Esta segunda semana de enero, apabullado por el calor, me he visto obligado a refugiarme en las compras en los grandes almacenes de la capital donde el aire acondicionado es, qué duda cabe, uno de sus principales atractivos. En esos trajines por la frescura me he dado cuenta, con escalofrío, de cuán importante se ha convertido Chile para la economía y la política de ciertos sectores del país y de cómo su influencia es decisiva, para mi pasmo, para su supervivencia, lo que, como es obvio, los pone en una situación comprometida.

Y no me estoy refiriendo, claro está, a los grandes almacenes chilenos, Saga y Ripley, en los que me ventilaba. Más bien, saliendo de uno al otro, en plena calle, en un kiosco de pasquines de titulares iridiscentes, fue que la sombra de Chile se me hizo ominosa. Ahí descubrí por fin el poder que Chile tiene para mantener a flote los negocios de la prensa, de la milicia y de la politiquería en el Perú. Porque, en efecto, sin Chile de por medio, la suerte de estas viejas instituciones patrias estaría poco menos que echada.

Los militares, por ejemplo. Hace tiempo que pasó a la historia eso de que lo único que dura en el Perú es lo que tiene uniforme, como decía con gracia el amigo Fernán Altuve. Porque los tiempos han sido crueles con los uniformados. Desde que sus comandantes generales se equivocaron de país enemigo y se dedicaron con ahínco a saquear las arcas nacionales en la década del Chino, para retirarse con uniforme de presidiarios (Hermosa, Saucedo, Villanueva Ruesta y Chacón), los militares no han vuelto a ser lo que fueron: árbitros supremos de la vida política del Perú. Con ese “currículum” es difícil que alguien pueda ser árbitro supremo nunca más, a no ser como “Padrino” de una familia siciliana. Si a eso agregamos la bonanza económica y el clima de paz regional que parece por fin irreversible, ¿para qué sirven los militares sino para los desfiles? Ese es el tema. Y por lo tanto, su último negocio es: ¡Oigan, somos necesarios, Chile todavía existe!
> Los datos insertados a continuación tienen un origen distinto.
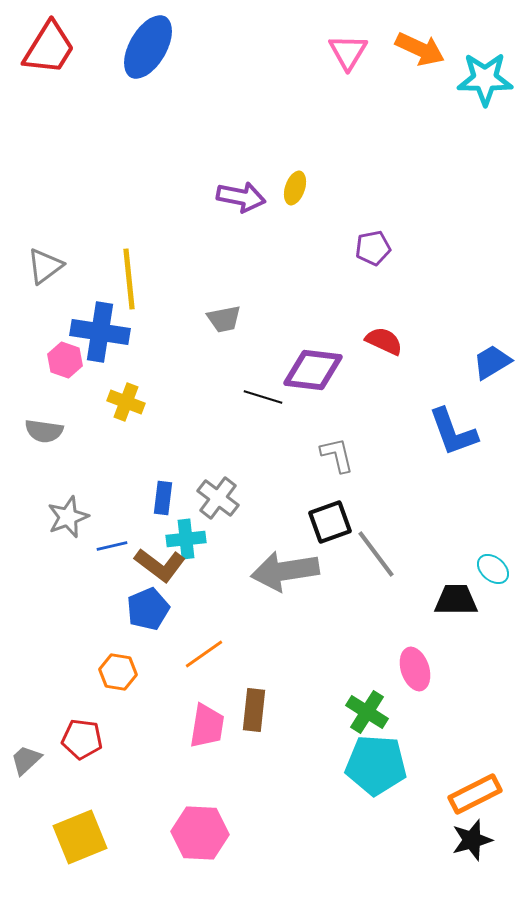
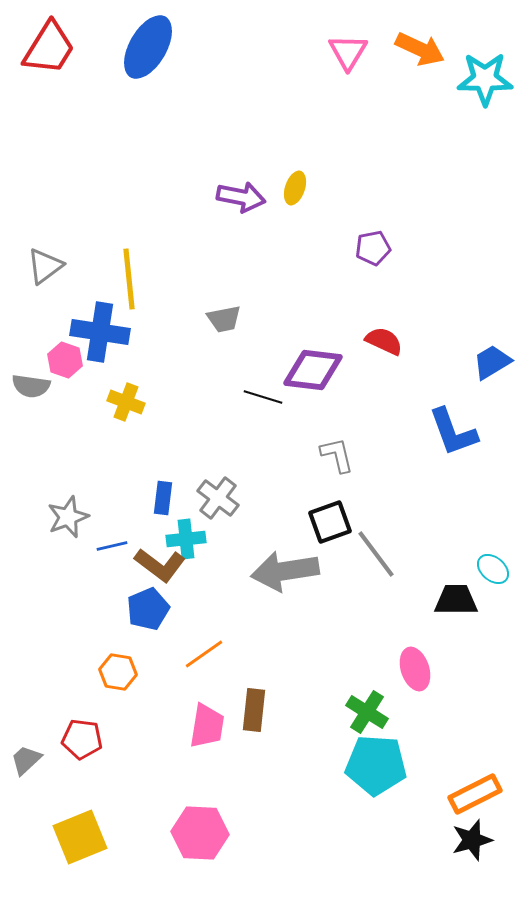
gray semicircle at (44, 431): moved 13 px left, 45 px up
Chile también le da de comer a cierta prensa, lo que me parece un horror. De hecho hay algunos diarios que quebrarían en el acto si Chile despareciera del mapa. Y como si desaparece Chile desaparecen también los militares o lo que queda todavía de ellos, pues adiós portadas, adiós mercado de chauvinistas y adiós ganancias, que de eso es de lo que se trata, ¿verdad?

Finalmente, y esto es lo peor de todo, una legión de políticos peruanos y aspirantes a políticos viven por y para Chile. El que quiere un titular: ¡Chile! El que quiere unos votitos para la próxima elección al Congreso: ¡Chile! El que no quiere que lo olviden, faltaba más: ¡Chile!

Chile es negocio. No hay duda. Y que siempre hay un roto para un descosido, tampoco. Qué pena que en el Perú los descosidos hayan terminado siendo prensa, políticos y uniformados.